▸ **Auftrag 1**: Liste alle Zahlenwerte mit Maßeinheit auf, die im Text zur Röhre AB1927 vorkommen.
▸ **Auftrag 2**: Übersetze aus dem Text zur Röhre AB1927 den Satz „Eine ähnliche Senderöhre mit 10W Anodenverlustleistung ist die Type Z1 von Philips.“ ins Englische.
▸ **Auftrag 3**: Schreibe aus dem Text zur Röhre AB1927 den Abschnitt wortgetreu ab, der mit den Worten „Ausgangspunkt ist eine“ einsetzt und mit „habe ich verzichtet.“ schließt.
=== Ausgewählter Text ===
Zur Philips-Röhre AB1927 konnte ich bis heute keine technischen Daten beschaffen. Lediglich die Information, dass es sich um eine Amateur-Senderöhre handelt mit einer Leistung von 5W (Anodenverlustleistung?) liegt vor. Eine ähnliche Senderöhre mit 10W Anodenverlustleistung ist die Type Z1 von Philips. Da ich in meinem Projekt „Handbuch für Röhrensammler“ Tipps für ältere Röhren hinsichtlich Typen- und Datenbestimmung erarbeite, habe ich mir u.a. auch meine AB1927 hervorgeholt, um ihr die (in ihr vorhandenen) Daten zu entreißen. Über meine Vorgehensweise und die erarbeiteten Ergebnisse zur AB1927 möchte an dieser Stelle kurz berichten.

Zunächst geht es darum den Heizer so zu betreiben, dass

a) die notwendige Heizleistung erbracht wird und

b) der Heizer nicht überheizt wird (Gefahr des Fadenbruchs).

Ausgangspunkt ist eine ausreichend genaue Messung des Kaltwiderstands des Heizers. Mit einem digitalen Messgerät konnte der Kaltwiderstand mit 0,422 Ohm ermittelt werden. Wichtig bei der Messung ist ein geringer Meßstrom durch den Heizer (ca. 2mA), damit sich der Heizer nicht erwärmt und die Raumtemperatur als Bezugsgröße verwendet werden kann. Mit Messbrücken (z.B. passive Wheatstonesche Messbrücke) älterer Bauart ist dies nach meiner Kenntnis nicht zu erreichen. Auf eine Berücksichtigung der Widerstände der Heizerzuleitungen innerhalb der Röhre habe ich verzichtet.
=== Ausgelesene Zeilen ===
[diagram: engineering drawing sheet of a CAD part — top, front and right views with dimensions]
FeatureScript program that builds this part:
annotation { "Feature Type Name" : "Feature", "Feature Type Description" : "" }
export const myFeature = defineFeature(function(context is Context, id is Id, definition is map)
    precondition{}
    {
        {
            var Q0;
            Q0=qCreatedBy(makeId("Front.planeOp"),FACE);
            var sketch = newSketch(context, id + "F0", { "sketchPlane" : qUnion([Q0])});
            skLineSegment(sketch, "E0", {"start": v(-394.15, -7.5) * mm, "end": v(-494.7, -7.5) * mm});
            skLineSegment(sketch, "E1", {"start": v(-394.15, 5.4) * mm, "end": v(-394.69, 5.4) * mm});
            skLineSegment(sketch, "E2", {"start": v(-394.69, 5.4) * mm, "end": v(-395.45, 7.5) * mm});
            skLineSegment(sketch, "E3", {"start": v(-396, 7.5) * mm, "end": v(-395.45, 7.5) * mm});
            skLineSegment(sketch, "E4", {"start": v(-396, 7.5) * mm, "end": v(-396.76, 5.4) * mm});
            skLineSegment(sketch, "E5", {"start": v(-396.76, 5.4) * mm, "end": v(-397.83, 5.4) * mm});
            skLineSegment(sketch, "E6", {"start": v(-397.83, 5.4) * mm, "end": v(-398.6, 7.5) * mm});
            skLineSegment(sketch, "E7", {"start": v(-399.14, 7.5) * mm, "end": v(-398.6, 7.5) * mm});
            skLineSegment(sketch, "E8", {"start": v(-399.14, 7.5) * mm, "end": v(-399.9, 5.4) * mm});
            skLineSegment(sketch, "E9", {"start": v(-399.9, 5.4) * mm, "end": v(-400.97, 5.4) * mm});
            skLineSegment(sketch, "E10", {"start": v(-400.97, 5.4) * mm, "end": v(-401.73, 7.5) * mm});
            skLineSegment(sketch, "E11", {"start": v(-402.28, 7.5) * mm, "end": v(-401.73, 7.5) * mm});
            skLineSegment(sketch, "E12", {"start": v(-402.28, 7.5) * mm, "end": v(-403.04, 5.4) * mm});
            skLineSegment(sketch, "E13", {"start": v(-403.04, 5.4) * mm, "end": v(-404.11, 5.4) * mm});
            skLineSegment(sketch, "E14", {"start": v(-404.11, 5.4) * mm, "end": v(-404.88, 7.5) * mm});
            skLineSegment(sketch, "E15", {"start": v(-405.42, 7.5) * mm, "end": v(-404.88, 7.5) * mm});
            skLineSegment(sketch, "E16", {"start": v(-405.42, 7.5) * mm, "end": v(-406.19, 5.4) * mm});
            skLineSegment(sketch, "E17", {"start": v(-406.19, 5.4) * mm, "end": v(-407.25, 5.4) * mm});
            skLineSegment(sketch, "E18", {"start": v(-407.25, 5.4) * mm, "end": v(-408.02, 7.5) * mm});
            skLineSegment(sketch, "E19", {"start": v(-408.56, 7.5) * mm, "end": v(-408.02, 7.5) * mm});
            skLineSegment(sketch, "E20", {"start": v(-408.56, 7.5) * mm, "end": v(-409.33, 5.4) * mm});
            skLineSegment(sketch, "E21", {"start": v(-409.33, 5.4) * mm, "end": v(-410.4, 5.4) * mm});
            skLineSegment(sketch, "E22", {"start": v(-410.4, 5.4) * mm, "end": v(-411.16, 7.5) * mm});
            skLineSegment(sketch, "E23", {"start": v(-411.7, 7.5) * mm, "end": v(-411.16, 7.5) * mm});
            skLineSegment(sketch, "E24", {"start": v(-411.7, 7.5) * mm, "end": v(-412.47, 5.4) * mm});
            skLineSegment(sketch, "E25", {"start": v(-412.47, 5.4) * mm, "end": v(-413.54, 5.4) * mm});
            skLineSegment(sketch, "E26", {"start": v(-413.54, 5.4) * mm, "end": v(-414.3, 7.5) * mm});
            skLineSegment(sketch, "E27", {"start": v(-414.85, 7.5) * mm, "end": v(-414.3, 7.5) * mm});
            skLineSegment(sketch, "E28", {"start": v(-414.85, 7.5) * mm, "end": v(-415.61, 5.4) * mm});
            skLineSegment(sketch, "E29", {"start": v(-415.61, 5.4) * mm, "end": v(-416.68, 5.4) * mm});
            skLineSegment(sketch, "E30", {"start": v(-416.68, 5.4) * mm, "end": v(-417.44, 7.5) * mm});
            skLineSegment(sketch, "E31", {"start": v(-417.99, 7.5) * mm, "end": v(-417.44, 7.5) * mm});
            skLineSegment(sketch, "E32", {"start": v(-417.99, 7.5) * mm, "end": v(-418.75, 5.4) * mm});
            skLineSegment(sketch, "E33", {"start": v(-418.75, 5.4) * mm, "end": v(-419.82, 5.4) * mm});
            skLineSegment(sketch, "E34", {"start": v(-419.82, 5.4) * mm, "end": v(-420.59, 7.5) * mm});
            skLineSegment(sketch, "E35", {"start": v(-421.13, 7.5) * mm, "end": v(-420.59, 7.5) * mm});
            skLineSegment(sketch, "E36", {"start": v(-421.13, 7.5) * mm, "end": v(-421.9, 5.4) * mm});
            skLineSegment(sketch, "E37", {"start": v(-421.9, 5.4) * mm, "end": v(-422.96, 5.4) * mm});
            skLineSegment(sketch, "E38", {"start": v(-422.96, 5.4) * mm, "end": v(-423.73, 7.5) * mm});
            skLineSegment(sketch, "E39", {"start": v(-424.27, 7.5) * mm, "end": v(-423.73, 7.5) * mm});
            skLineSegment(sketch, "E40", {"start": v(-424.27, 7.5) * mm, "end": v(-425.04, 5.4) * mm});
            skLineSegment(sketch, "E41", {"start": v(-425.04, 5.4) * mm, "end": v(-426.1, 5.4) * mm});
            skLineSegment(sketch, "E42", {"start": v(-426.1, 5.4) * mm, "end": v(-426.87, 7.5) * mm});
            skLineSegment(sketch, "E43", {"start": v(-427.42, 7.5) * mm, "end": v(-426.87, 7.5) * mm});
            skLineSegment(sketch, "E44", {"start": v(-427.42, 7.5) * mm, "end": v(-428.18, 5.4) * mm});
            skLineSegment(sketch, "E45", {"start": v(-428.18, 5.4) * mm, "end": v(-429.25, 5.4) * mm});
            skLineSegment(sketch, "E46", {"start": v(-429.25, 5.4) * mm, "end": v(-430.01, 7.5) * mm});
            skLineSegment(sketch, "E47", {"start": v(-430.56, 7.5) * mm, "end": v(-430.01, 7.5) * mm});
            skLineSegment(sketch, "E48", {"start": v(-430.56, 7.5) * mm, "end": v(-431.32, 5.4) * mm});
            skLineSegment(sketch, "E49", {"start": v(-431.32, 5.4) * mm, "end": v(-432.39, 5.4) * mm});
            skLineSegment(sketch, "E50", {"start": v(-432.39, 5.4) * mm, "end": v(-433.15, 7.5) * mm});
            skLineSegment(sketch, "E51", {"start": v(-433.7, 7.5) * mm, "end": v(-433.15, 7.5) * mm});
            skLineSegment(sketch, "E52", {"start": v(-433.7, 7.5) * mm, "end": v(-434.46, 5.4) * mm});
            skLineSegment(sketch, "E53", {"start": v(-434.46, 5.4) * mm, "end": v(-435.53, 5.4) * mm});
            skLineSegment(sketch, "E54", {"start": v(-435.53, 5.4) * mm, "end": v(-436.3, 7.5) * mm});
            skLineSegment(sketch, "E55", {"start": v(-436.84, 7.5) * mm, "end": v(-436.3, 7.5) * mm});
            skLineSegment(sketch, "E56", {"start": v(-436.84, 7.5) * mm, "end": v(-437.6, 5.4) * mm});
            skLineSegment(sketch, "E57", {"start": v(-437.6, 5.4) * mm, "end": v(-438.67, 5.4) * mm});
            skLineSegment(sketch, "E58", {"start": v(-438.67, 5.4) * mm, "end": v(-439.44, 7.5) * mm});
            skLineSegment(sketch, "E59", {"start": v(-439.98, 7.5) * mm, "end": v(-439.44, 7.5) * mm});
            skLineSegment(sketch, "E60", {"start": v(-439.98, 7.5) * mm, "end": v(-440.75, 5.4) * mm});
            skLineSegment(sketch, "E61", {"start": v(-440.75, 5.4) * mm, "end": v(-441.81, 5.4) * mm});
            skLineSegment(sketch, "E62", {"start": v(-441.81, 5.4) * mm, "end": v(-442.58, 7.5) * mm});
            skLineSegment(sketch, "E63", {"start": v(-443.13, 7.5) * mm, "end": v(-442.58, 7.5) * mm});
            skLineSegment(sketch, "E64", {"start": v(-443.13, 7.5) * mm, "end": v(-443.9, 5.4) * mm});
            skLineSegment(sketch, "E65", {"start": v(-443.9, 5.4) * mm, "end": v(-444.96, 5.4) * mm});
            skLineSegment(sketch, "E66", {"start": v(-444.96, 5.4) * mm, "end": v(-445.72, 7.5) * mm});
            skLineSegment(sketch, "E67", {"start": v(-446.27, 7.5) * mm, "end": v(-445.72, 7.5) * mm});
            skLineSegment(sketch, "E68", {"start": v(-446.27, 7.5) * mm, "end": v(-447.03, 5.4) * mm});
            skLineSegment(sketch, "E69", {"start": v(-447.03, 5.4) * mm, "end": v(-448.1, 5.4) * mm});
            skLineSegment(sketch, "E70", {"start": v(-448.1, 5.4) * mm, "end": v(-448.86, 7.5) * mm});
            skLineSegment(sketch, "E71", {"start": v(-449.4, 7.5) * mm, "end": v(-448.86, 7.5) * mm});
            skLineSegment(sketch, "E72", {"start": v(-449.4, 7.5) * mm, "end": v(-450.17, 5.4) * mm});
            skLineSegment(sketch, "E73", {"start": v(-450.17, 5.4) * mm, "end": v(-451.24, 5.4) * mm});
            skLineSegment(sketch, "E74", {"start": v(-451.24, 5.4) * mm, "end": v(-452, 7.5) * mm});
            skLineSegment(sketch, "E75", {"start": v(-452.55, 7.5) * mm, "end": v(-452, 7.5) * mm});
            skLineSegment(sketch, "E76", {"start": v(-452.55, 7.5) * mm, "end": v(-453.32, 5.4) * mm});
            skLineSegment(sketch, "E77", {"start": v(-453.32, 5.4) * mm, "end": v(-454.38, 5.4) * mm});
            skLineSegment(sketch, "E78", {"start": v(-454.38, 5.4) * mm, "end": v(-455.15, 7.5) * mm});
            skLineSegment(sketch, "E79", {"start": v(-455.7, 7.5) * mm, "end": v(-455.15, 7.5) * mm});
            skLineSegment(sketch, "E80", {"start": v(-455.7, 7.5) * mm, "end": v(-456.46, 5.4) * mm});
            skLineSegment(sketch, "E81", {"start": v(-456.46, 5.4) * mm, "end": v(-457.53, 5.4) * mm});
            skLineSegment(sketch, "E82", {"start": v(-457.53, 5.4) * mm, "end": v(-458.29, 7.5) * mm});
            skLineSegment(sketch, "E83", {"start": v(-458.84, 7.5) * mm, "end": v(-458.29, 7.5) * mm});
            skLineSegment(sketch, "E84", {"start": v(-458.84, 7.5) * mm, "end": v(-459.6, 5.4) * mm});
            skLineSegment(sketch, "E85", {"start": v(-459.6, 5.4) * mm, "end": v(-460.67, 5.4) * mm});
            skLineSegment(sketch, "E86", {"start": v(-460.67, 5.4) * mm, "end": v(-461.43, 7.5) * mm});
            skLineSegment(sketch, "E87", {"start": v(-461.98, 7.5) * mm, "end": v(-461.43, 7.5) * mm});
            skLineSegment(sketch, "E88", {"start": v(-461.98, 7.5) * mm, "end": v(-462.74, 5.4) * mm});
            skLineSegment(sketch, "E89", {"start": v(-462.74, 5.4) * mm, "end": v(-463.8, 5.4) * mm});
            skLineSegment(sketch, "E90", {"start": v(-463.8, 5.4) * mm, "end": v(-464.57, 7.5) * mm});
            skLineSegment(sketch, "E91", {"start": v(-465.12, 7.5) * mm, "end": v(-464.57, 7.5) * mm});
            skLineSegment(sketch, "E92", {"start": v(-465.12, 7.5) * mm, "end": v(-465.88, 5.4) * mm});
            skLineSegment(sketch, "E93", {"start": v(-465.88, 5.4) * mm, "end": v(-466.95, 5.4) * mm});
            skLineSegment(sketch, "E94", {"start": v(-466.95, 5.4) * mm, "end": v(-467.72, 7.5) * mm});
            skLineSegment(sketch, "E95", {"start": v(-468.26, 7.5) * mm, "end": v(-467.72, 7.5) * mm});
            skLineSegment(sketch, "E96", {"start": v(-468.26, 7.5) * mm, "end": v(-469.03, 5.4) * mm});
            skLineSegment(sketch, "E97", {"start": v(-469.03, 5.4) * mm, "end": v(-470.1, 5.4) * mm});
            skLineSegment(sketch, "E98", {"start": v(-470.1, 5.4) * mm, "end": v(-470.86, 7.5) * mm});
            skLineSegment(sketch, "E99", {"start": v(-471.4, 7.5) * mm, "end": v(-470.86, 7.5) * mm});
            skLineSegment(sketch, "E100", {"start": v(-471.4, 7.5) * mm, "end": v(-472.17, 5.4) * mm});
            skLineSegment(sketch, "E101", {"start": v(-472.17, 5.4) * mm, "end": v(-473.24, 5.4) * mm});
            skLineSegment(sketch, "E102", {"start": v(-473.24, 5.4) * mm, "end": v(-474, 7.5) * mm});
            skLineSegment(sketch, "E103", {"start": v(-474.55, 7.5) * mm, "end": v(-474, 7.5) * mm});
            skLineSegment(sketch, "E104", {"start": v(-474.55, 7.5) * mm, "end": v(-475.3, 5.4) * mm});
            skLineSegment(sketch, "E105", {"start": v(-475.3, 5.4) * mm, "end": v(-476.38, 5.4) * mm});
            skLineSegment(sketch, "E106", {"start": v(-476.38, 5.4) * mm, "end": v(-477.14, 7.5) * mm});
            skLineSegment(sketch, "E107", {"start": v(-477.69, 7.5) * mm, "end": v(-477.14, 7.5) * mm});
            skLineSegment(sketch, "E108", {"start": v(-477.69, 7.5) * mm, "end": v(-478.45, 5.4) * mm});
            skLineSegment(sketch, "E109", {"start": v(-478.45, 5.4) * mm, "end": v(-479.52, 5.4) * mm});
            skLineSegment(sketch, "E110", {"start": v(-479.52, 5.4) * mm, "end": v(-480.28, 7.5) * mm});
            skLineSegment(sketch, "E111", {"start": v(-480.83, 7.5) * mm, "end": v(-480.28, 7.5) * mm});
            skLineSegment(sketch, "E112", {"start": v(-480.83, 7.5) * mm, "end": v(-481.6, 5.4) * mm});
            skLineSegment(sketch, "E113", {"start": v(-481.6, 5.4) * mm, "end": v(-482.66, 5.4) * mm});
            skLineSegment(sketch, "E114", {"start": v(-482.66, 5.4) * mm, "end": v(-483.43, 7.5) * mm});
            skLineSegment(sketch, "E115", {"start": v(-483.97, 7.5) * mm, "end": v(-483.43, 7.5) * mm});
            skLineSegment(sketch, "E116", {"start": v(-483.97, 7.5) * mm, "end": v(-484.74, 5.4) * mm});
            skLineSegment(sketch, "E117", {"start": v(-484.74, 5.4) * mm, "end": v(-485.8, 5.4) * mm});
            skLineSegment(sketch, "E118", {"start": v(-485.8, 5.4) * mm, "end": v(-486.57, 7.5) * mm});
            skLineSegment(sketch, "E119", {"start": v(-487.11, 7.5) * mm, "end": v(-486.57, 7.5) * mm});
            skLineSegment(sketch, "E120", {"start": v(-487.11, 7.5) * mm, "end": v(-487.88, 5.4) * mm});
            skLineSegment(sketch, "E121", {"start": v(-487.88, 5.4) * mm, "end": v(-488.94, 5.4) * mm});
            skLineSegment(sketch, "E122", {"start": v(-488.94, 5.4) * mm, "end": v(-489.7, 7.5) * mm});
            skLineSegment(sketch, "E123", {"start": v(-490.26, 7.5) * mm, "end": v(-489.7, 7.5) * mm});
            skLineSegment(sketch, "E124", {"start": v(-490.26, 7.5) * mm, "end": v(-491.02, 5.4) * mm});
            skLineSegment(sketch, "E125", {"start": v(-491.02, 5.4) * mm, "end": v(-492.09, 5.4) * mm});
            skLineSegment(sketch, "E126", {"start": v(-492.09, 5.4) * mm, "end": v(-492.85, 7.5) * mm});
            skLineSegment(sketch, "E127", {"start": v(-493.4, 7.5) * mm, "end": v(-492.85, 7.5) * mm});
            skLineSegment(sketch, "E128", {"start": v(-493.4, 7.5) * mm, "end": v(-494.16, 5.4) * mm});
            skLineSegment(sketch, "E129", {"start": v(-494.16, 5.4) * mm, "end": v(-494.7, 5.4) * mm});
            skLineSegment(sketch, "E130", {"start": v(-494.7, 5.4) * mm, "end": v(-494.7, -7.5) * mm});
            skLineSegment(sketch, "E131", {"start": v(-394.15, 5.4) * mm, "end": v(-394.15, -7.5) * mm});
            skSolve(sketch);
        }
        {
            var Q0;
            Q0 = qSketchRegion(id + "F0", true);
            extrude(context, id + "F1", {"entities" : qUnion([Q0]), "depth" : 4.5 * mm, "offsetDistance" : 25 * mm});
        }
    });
===
▸ **Vollständige Antwort 1**:
- 5W
- 10W
- 0,422 Ohm
- ca. 2mA

▸ **Vollständige Antwort 2**: A similar transmitting tube with 10 W of anode dissipation is the Philips type Z1.

▸ **Vollständige Antwort 3**:
Ausgangspunkt ist eine ausreichend genaue Messung des Kaltwiderstands des Heizers. Mit einem digitalen Messgerät konnte der Kaltwiderstand mit 0,422 Ohm ermittelt werden. Wichtig bei der Messung ist ein geringer Meßstrom durch den Heizer (ca. 2mA), damit sich der Heizer nicht erwärmt und die Raumtemperatur als Bezugsgröße verwendet werden kann. Mit Messbrücken (z.B. passive Wheatstonesche Messbrücke) älterer Bauart ist dies nach meiner Kenntnis nicht zu erreichen. Auf eine Berücksichtigung der Widerstände der Heizerzuleitungen innerhalb der Röhre habe ich verzichtet.